Exercise objective — Starting with the line that contains "費用やプランの相談をしたいという方は" and ending with the final line of the data below, print those lines exactly and nothing else.

Supplied data —
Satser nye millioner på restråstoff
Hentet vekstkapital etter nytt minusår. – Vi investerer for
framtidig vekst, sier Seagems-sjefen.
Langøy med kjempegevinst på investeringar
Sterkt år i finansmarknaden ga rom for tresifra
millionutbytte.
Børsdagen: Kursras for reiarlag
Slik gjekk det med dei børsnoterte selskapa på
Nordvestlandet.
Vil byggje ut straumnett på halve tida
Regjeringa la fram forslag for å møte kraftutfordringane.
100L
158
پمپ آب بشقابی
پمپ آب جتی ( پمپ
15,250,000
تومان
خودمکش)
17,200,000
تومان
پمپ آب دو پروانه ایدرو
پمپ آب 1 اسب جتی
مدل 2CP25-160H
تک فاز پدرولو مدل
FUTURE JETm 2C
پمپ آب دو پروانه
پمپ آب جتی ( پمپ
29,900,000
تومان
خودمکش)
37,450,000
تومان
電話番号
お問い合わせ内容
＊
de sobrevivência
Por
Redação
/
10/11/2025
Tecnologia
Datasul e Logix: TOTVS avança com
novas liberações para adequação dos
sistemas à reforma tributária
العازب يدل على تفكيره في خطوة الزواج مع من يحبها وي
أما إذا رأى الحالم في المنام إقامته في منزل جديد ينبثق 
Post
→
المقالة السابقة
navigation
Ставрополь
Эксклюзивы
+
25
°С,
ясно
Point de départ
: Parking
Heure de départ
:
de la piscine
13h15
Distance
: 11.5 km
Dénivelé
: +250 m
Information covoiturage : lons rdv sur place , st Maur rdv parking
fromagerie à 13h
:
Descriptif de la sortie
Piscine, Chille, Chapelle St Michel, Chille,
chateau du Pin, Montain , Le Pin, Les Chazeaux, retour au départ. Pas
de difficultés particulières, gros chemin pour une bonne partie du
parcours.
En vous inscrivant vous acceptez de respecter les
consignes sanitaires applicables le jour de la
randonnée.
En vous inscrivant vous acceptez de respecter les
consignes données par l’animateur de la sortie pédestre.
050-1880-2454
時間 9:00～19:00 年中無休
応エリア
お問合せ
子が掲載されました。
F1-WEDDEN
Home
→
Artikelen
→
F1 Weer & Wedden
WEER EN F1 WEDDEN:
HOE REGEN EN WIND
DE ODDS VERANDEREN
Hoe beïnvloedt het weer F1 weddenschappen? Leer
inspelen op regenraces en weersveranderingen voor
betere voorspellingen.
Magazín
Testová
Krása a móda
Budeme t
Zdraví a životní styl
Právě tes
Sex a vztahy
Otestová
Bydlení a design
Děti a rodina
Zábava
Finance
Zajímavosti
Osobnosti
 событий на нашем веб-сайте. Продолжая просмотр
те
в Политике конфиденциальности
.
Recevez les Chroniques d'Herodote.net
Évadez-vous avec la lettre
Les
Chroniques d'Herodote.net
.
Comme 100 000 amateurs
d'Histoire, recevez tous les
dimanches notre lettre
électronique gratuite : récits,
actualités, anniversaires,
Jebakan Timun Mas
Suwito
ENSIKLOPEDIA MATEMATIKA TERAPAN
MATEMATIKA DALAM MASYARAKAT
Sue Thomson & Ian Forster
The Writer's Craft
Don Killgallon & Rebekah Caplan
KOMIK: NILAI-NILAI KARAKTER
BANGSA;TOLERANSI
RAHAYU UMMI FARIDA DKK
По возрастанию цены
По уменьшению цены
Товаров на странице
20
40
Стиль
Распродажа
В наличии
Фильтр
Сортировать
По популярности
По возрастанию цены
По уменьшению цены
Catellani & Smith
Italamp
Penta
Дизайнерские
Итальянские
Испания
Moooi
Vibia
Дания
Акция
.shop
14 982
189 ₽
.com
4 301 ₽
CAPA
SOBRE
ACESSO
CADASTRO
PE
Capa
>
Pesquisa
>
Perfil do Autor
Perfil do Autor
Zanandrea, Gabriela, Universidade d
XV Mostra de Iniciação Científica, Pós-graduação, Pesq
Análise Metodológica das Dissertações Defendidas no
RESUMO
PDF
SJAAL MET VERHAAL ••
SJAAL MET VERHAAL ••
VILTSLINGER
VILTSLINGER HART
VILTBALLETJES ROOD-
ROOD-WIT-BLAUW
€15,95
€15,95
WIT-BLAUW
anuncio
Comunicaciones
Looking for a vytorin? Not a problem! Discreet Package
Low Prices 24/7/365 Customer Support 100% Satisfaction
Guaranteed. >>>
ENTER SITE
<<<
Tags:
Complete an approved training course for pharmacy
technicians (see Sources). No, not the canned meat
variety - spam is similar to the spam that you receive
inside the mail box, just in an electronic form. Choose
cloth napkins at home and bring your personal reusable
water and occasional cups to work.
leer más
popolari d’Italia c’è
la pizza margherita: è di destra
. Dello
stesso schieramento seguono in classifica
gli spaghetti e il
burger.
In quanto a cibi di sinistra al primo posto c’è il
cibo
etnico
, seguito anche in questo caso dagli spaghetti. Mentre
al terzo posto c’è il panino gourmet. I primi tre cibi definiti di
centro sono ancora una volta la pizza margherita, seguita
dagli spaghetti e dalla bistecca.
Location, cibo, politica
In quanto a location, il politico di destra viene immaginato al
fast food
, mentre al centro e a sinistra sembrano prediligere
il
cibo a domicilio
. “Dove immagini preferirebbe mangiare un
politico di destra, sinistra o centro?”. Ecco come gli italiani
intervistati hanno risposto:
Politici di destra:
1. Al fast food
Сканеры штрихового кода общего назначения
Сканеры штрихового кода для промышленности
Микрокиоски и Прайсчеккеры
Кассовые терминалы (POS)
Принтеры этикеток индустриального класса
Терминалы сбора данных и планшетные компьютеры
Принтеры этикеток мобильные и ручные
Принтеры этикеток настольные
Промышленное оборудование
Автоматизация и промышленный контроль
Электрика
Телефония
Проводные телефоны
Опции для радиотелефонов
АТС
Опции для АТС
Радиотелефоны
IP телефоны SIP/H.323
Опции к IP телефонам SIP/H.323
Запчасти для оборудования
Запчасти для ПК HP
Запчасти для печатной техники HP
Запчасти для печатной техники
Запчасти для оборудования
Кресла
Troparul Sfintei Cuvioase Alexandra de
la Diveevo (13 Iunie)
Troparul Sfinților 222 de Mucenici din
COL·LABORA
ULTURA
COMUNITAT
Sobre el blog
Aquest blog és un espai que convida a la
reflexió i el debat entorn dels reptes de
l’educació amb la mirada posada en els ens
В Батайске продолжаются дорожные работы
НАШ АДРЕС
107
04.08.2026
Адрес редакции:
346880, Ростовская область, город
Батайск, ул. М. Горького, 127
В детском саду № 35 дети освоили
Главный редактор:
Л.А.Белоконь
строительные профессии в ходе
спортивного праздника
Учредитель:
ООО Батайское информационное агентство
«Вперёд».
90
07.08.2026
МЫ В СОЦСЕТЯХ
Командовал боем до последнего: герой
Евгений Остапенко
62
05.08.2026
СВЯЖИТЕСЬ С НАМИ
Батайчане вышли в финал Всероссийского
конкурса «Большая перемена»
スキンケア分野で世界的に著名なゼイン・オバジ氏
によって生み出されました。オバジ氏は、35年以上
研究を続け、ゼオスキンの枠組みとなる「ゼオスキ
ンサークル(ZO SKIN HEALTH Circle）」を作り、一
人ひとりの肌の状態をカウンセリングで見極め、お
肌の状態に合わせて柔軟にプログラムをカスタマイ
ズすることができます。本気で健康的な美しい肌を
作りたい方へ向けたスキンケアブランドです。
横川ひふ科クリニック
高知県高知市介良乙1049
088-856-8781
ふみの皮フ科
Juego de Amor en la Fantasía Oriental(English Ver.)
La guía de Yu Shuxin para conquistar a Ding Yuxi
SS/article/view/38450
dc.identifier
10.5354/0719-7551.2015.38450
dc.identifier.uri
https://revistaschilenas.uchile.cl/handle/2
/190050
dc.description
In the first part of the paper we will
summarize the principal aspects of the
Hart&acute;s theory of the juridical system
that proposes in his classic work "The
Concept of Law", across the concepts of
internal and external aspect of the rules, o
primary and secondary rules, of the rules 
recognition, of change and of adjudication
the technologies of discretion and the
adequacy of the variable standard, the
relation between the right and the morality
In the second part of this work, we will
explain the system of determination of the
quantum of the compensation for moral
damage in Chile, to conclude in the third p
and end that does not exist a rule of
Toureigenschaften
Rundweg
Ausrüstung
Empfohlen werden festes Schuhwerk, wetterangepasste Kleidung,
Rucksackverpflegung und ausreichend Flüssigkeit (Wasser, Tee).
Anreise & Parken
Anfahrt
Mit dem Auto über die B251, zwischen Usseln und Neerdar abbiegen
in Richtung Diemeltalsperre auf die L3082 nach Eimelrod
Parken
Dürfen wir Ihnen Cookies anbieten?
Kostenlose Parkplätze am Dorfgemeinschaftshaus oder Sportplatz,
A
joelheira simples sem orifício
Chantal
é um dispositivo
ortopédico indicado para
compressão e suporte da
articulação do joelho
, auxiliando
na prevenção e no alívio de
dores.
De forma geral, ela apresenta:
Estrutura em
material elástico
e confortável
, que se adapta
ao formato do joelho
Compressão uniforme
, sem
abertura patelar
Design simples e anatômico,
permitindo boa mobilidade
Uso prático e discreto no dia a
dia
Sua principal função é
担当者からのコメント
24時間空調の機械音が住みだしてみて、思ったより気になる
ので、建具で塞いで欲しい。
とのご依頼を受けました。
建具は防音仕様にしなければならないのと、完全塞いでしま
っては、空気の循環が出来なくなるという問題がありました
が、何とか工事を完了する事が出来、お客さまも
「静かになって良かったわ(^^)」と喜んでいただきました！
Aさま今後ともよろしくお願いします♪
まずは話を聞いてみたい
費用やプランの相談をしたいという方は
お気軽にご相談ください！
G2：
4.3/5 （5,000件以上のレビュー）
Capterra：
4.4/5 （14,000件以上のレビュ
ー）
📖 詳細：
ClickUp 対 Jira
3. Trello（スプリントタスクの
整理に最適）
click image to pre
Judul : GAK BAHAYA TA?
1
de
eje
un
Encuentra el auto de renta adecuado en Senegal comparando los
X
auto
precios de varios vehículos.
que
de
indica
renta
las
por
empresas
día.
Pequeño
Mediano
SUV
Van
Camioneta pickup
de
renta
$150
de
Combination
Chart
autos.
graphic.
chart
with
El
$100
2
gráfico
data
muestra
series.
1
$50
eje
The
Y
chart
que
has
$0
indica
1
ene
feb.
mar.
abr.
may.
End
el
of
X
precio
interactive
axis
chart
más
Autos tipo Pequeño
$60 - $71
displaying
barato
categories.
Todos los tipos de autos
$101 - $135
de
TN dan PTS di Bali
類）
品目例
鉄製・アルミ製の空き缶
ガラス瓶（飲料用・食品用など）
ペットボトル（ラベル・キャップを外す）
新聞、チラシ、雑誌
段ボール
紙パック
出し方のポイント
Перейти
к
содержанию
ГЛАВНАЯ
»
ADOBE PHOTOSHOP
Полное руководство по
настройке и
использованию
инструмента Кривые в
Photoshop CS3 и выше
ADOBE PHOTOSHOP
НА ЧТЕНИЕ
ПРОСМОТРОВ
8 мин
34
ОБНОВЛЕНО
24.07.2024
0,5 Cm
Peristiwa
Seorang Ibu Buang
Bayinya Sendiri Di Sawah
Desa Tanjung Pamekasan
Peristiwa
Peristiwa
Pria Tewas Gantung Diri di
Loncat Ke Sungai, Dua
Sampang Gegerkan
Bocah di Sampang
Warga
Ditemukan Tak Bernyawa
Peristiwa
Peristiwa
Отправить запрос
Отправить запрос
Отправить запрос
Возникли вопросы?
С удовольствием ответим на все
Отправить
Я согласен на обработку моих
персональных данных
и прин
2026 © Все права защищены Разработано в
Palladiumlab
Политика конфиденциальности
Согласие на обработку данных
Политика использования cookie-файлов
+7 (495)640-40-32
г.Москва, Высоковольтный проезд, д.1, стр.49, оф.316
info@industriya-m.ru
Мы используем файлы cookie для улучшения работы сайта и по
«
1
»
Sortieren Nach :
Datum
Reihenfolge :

Output of the task —
費用やプランの相談をしたいという方は
お気軽にご相談ください！
G2：
4.3/5 （5,000件以上のレビュー）
Capterra：
4.4/5 （14,000件以上のレビュ
ー）
📖 詳細：
ClickUp 対 Jira
3. Trello（スプリントタスクの
整理に最適）
click image to pre
Judul : GAK BAHAYA TA?
1
de
eje
un
Encuentra el auto de renta adecuado en Senegal comparando los
X
auto
precios de varios vehículos.
que
de
indica
renta
las
por
empresas
día.
Pequeño
Mediano
SUV
Van
Camioneta pickup
de
renta
$150
de
Combination
Chart
autos.
graphic.
chart
with
El
$100
2
gráfico
data
muestra
series.
1
$50
eje
The
Y
chart
que
has
$0
indica
1
ene
feb.
mar.
abr.
may.
End
el
of
X
precio
interactive
axis
chart
más
Autos tipo Pequeño
$60 - $71
displaying
barato
categories.
Todos los tipos de autos
$101 - $135
de
TN dan PTS di Bali
類）
品目例
鉄製・アルミ製の空き缶
ガラス瓶（飲料用・食品用など）
ペットボトル（ラベル・キャップを外す）
新聞、チラシ、雑誌
段ボール
紙パック
出し方のポイント
Перейти
к
содержанию
ГЛАВНАЯ
»
ADOBE PHOTOSHOP
Полное руководство по
настройке и
использованию
инструмента Кривые в
Photoshop CS3 и выше
ADOBE PHOTOSHOP
НА ЧТЕНИЕ
ПРОСМОТРОВ
8 мин
34
ОБНОВЛЕНО
24.07.2024
0,5 Cm
Peristiwa
Seorang Ibu Buang
Bayinya Sendiri Di Sawah
Desa Tanjung Pamekasan
Peristiwa
Peristiwa
Pria Tewas Gantung Diri di
Loncat Ke Sungai, Dua
Sampang Gegerkan
Bocah di Sampang
Warga
Ditemukan Tak Bernyawa
Peristiwa
Peristiwa
Отправить запрос
Отправить запрос
Отправить запрос
Возникли вопросы?
С удовольствием ответим на все
Отправить
Я согласен на обработку моих
персональных данных
и прин
2026 © Все права защищены Разработано в
Palladiumlab
Политика конфиденциальности
Согласие на обработку данных
Политика использования cookie-файлов
+7 (495)640-40-32
г.Москва, Высоковольтный проезд, д.1, стр.49, оф.316
info@industriya-m.ru
Мы используем файлы cookie для улучшения работы сайта и по
«
1
»
Sortieren Nach :
Datum
Reihenfolge :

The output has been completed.